##### Material provided
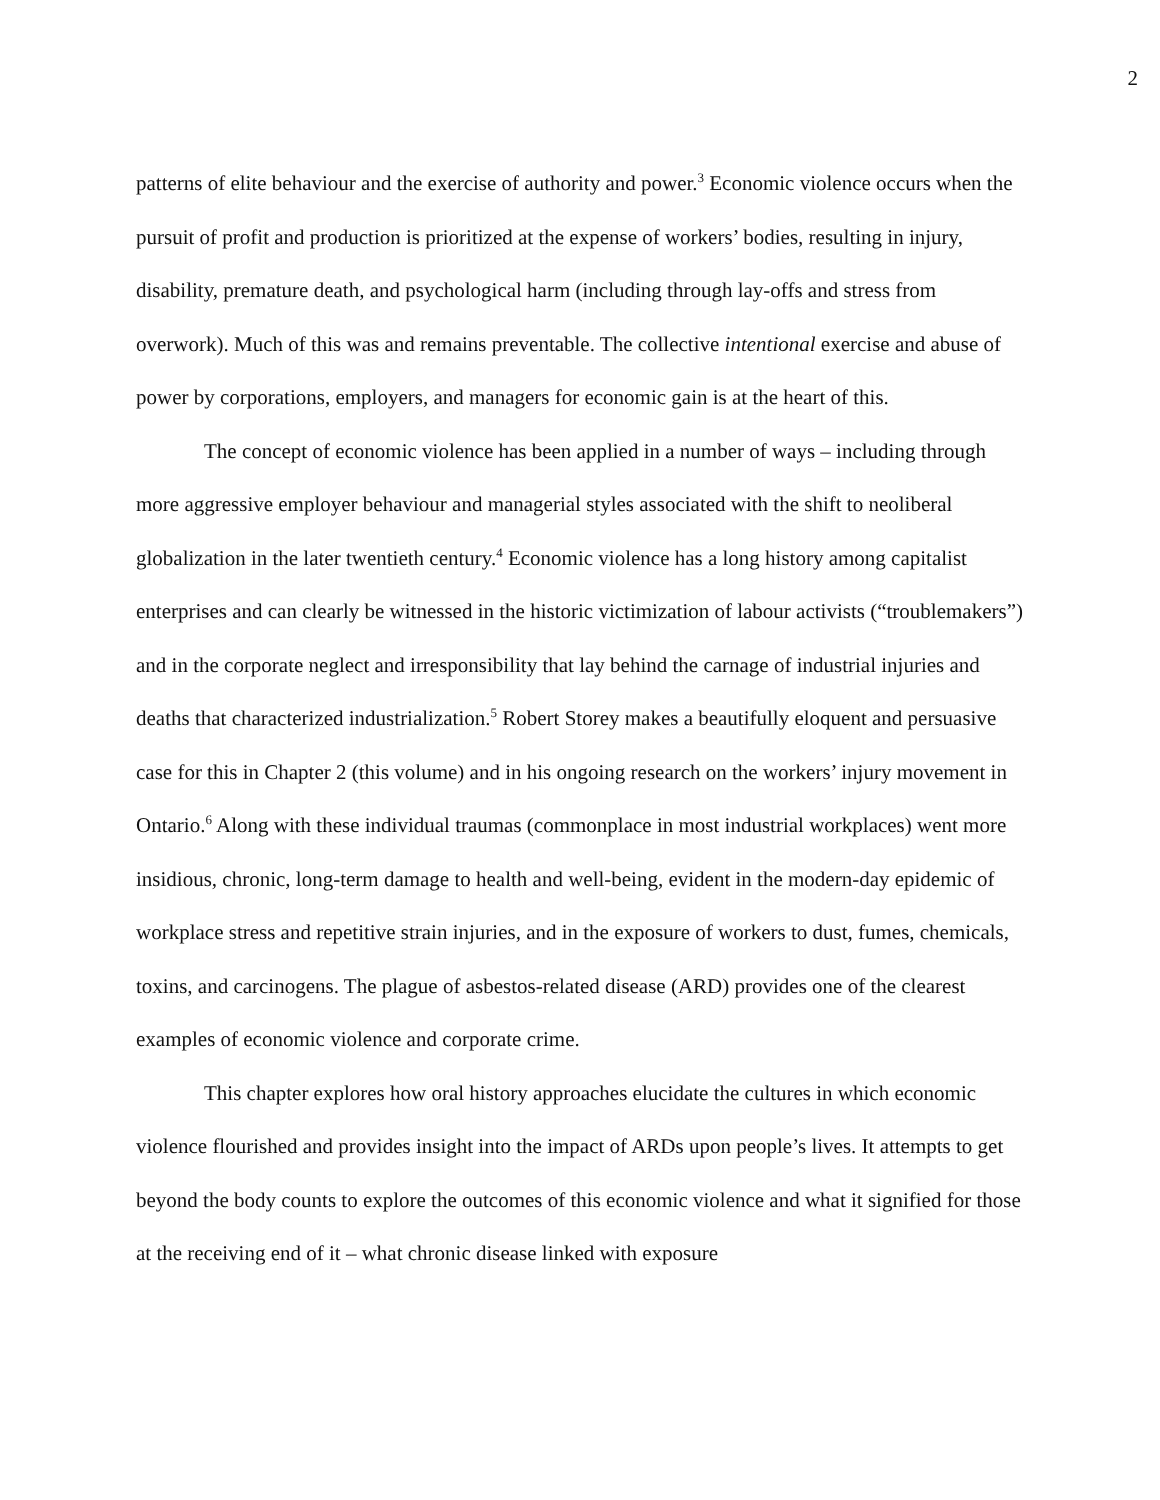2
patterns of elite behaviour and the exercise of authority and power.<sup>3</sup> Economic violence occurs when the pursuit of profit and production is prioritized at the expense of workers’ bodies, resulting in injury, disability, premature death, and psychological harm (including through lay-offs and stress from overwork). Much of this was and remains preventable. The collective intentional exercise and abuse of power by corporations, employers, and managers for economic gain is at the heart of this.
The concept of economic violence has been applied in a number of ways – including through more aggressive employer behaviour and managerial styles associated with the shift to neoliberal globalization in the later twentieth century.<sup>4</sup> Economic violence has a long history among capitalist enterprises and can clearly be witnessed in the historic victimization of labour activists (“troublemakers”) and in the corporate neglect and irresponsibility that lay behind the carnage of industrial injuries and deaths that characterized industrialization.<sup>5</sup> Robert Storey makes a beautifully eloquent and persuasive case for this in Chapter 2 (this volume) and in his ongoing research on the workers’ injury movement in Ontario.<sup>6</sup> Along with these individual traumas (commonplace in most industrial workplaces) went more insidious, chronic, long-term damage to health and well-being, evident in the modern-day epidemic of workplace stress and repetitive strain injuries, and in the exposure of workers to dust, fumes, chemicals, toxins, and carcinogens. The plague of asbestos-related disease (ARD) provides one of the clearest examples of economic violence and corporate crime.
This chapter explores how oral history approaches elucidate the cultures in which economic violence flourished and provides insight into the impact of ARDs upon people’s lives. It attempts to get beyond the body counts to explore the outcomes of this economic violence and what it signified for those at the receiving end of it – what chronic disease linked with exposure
##########
##### Material provided
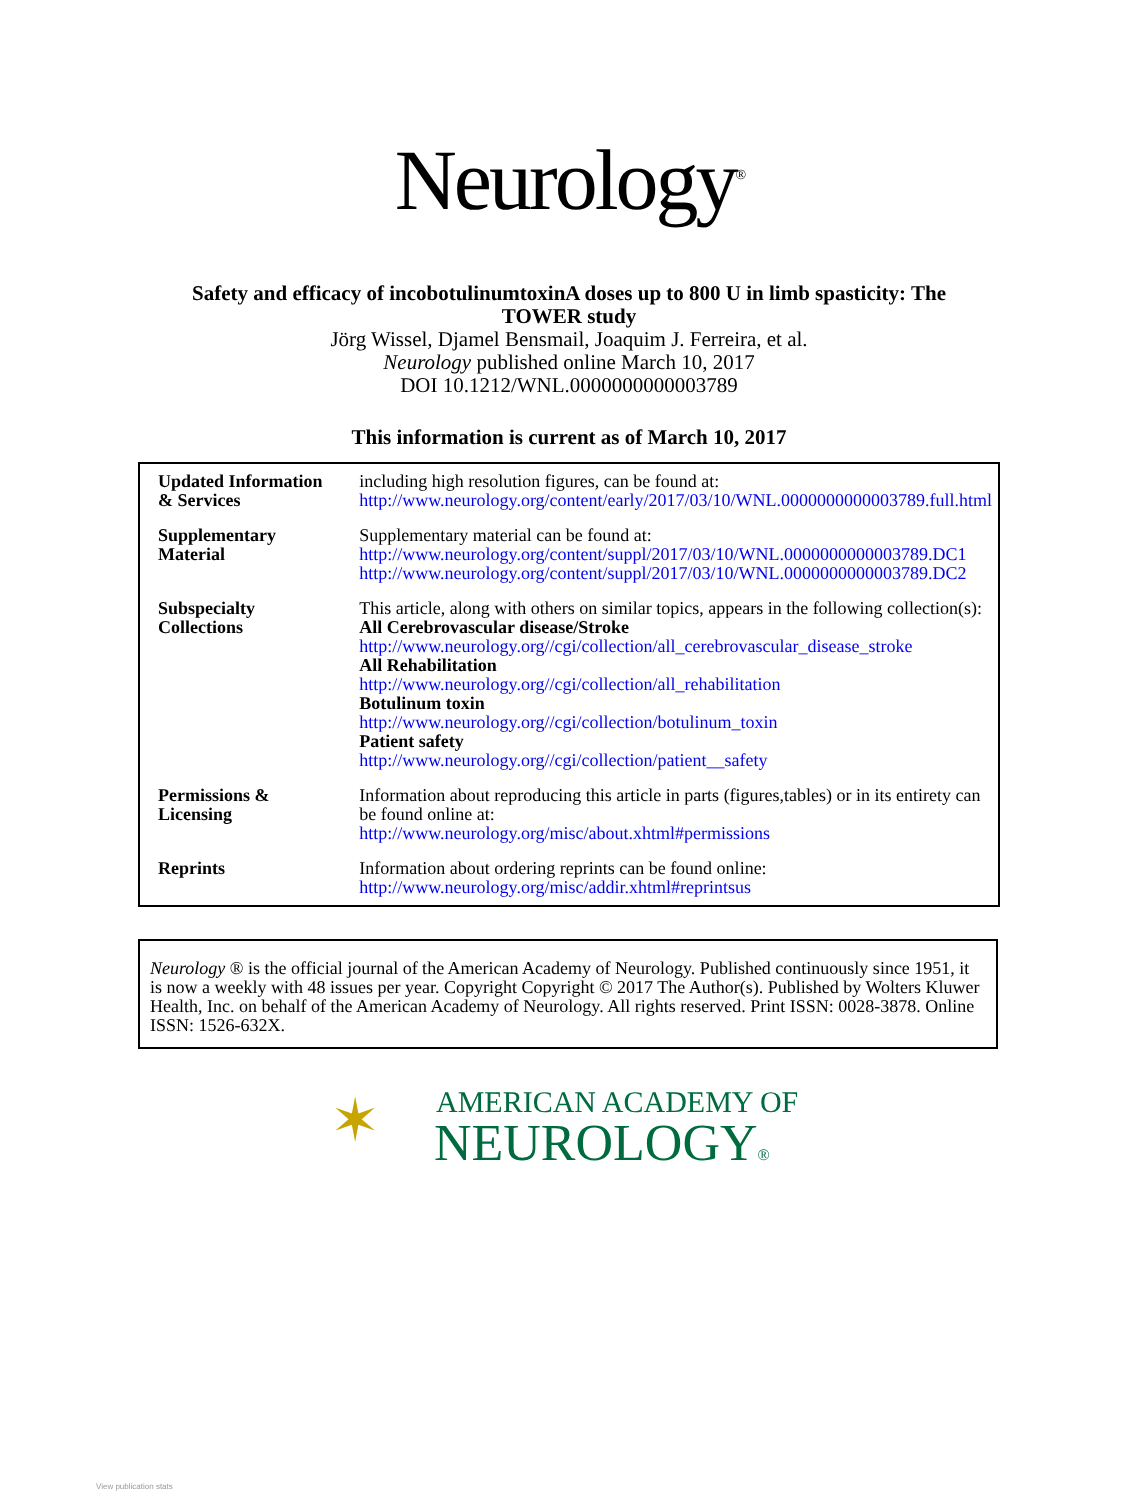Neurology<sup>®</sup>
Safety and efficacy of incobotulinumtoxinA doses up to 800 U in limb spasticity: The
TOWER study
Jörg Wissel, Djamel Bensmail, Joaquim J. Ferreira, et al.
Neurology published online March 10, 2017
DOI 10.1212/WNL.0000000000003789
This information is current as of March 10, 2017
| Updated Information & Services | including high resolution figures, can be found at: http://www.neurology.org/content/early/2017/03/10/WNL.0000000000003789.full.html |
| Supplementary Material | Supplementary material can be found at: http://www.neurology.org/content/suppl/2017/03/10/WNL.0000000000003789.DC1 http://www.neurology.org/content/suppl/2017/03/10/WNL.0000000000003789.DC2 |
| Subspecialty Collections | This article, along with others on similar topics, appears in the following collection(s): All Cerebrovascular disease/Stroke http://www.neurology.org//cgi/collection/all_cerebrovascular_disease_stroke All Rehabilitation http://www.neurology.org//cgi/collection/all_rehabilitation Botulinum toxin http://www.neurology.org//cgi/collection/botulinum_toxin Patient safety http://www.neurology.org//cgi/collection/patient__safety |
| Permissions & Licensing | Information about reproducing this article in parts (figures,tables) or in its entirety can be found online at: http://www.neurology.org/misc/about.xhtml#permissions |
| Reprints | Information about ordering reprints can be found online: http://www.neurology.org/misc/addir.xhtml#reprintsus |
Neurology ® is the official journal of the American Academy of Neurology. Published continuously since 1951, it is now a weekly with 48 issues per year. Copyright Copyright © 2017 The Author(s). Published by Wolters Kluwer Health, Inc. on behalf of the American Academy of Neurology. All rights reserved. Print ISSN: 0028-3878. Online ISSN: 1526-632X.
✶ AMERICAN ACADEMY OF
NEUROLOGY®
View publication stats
##########
Search the material above for the word "figures", then copy out each line that has it.

| Updated Information & Services | including high resolution figures, can be found at: http://www.neurology.org/content/early/2017/03/10/WNL.0000000000003789.full.html |
| Permissions & Licensing | Information about reproducing this article in parts (figures,tables) or in its entirety can be found online at: http://www.neurology.org/misc/about.xhtml#permissions |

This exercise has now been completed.